(PROBLEM DESCRIPTION)
Where does "pitch" appear in the data? Return each line that holds it.

[Saved entries]
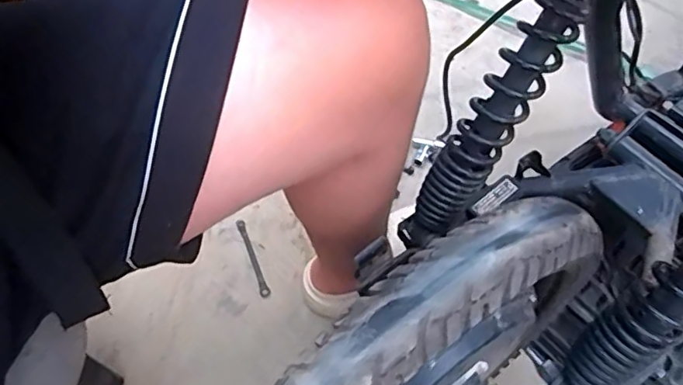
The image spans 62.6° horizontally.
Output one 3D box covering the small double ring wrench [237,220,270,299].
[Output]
[{"bbox_3d":[-0.138,0.101,0.873,0.016,0.006,0.139,-17,57,-11],"label":"small double ring wrench"}]

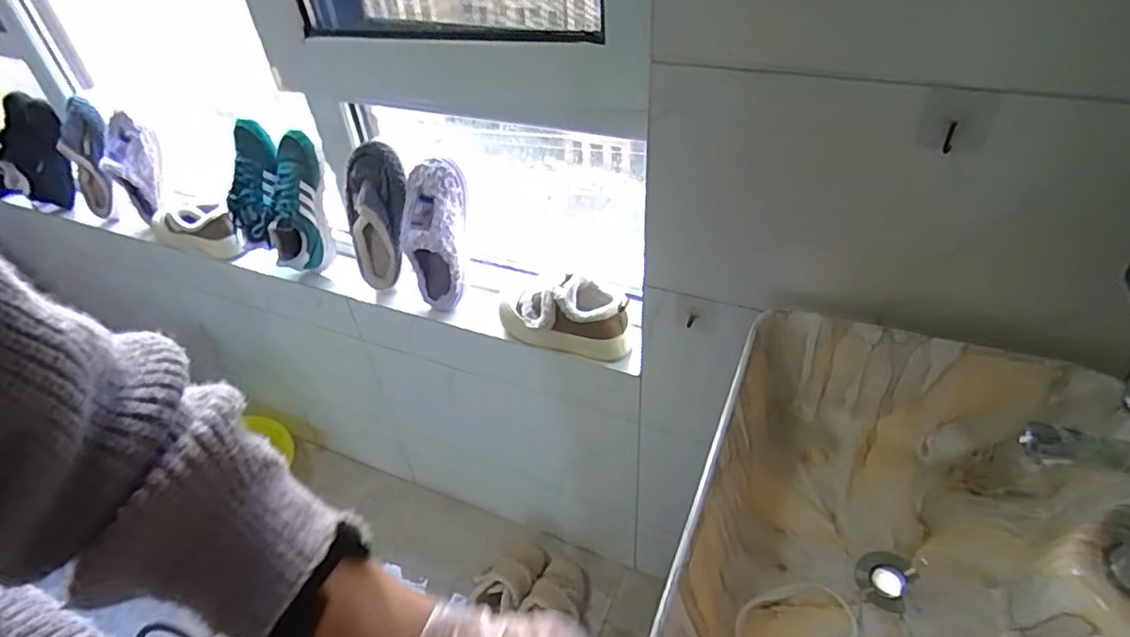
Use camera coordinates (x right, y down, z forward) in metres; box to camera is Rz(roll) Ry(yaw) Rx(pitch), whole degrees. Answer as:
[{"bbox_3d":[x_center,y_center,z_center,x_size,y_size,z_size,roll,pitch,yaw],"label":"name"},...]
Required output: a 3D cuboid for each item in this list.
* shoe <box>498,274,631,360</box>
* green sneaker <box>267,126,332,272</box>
[{"bbox_3d":[-0.006,-0.007,1.006,0.224,0.108,0.079,8,42,14],"label":"shoe"},{"bbox_3d":[-0.508,-0.222,1.178,0.101,0.263,0.117,7,15,12],"label":"green sneaker"}]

(WRITTEN RESPONSE)
Use camera coordinates (x right, y down, z forward) in metres; box to camera is Rz(roll) Ry(yaw) Rx(pitch), whole degrees. Answer as:
[{"bbox_3d":[x_center,y_center,z_center,x_size,y_size,z_size,roll,pitch,yaw],"label":"name"},...]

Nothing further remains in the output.